Carefully husbanded in state wealth funds, those riches are now vast – but piles of petro-kroner on deposit mean nothing until they go to work. In Britain, a steady stream of outstanding Norwegian novels has lately reached our shelves. They range from Per Petterson's Out Stealing Horses – perhaps the best-loved among readers of all winners of the Independent Foreign Fiction Prize – to bold and involving works from writers such as Linn Ullmann, Dag Solstad and Jan Kjaerstad (see page 32). Asne Seierstad's best-selling reportage from Afghanistan and Chechnya has steered narrative journalism into new territory. Through expert criminal practioners such as Jo Nesbo, KO Dahl and Karin Fossum, Norway has shared in the Scandinavian-detective boom. Now other genre specialists have begun to make a mark: look out later this month for Tom Egeland's romp through Viking secrets and Biblical mysteries, The Guardians of the Covenant.

This comparatively lavish exposure to a small state's literary talent does not come about by accident. Norla, the state foundation that promotes Norwegian literature, has managed by shrewd encouragement of publishers and translators to amplify the nation's voice abroad. Not, of course, that it would ever cross the seas unless the quality of the raw material justified the voyage in the first place. It does.

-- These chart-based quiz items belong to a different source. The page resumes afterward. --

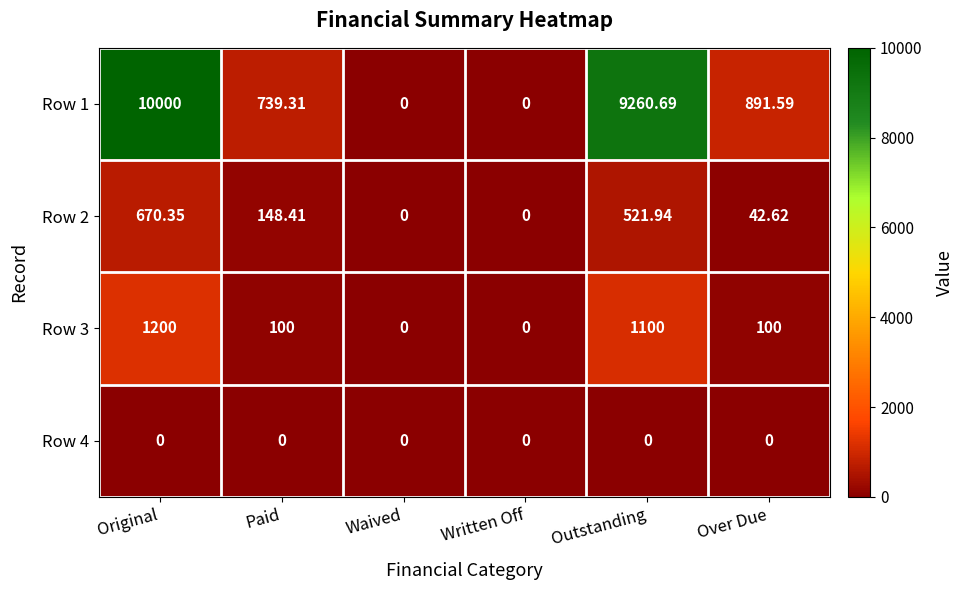

Count the number of categories in the chart.

6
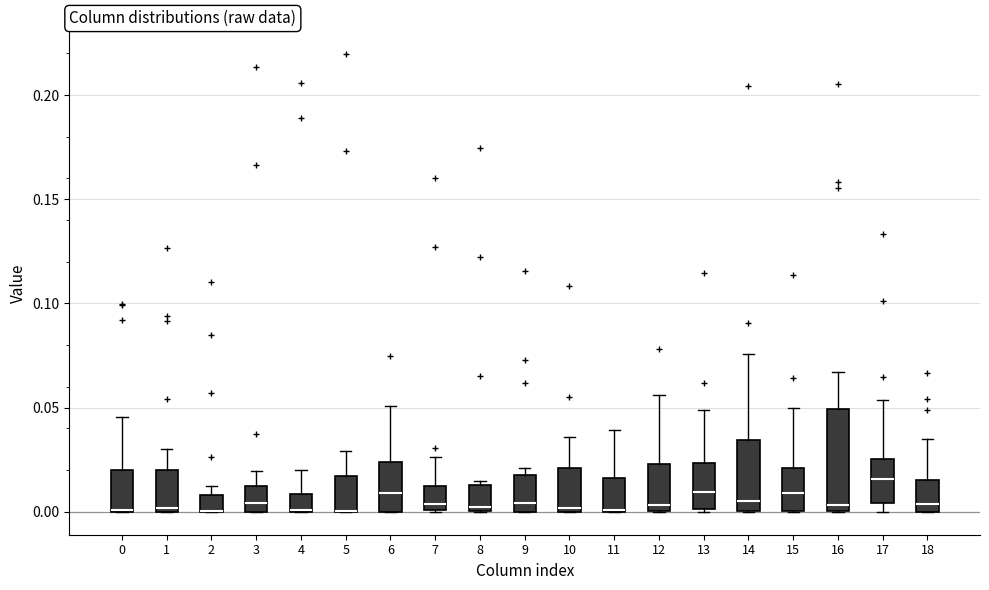

Comparing the boxes themselves (not the whiskers), which one is the tallest?

16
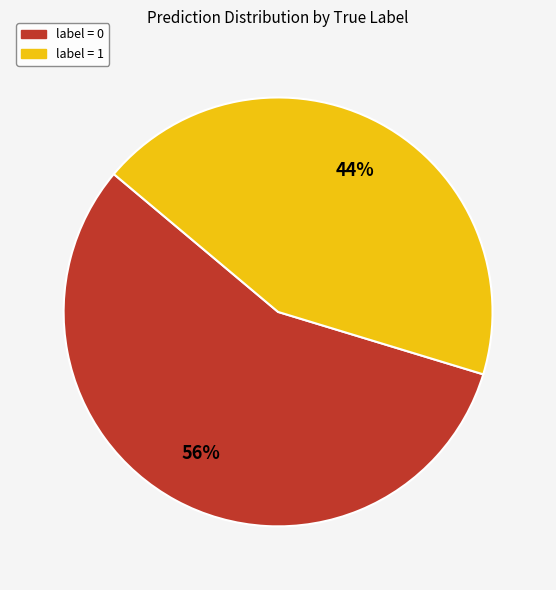

To the nearest percent, what is the average slice percentage?

50%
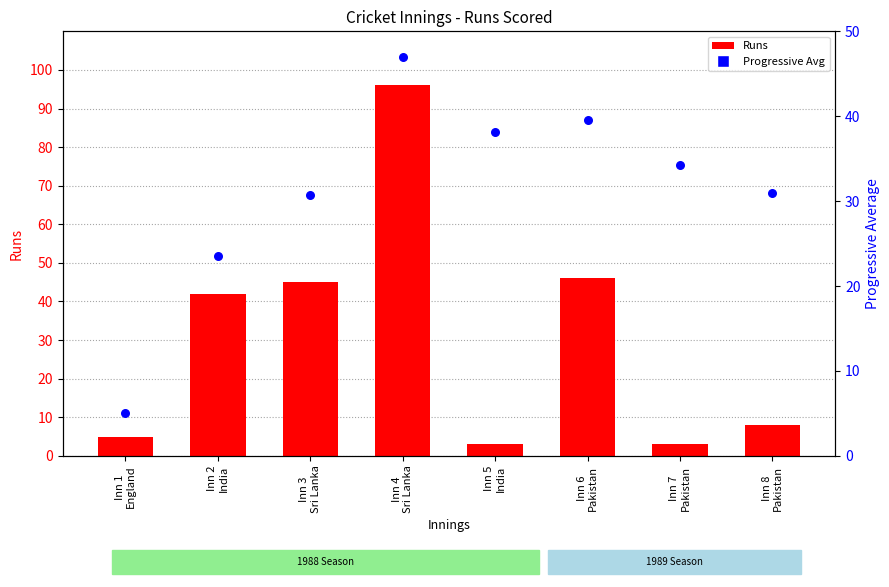

Which series has the widest spread of Y values?

Runs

Does Norway's record hold lessons for any part of the UK? Scots often look enviously across the water and ponder what they might achieve globally if the parliament in Edinburgh could lay separate hands on the black gold beneath its waves. Yet, after a decade of botched arts policies, I know of scarcely any writer in Scotland – which must boast one of the world's densest concentrations of authorial firepower – who has a kind word to say about the treatment of literature under devolution. Official pride in, and respect for, authors in all their cantankerous variety matters more than cash in the bank. Perhaps Mr Store should go to Holyrood.

P.S.Back in April, Nicholas Tucker in these pages fingered writer-illustrator Anthony Browne – "a wonderful artist deserving of an even wider audience than he claims at the moment" – as a strong candidate to become the new Children's Laureate. On Tuesday, Browne (left) was duly unveiled as the sixth holder of the post, and will spend the next two years as a champion for young readers. He will, he promised, carry a special flame for the picture books that can, if executed as wittily and stylishly as in his work, turn beginners into life-long lovers of the printed page. Browne's trademark gorillas – the touching and bemused Everybeasts who gaze quizzically out of many of his 40-odd books – ought now to bestride the national stage. Not only do we have a worthy laureate for children, but a primate for primates as well.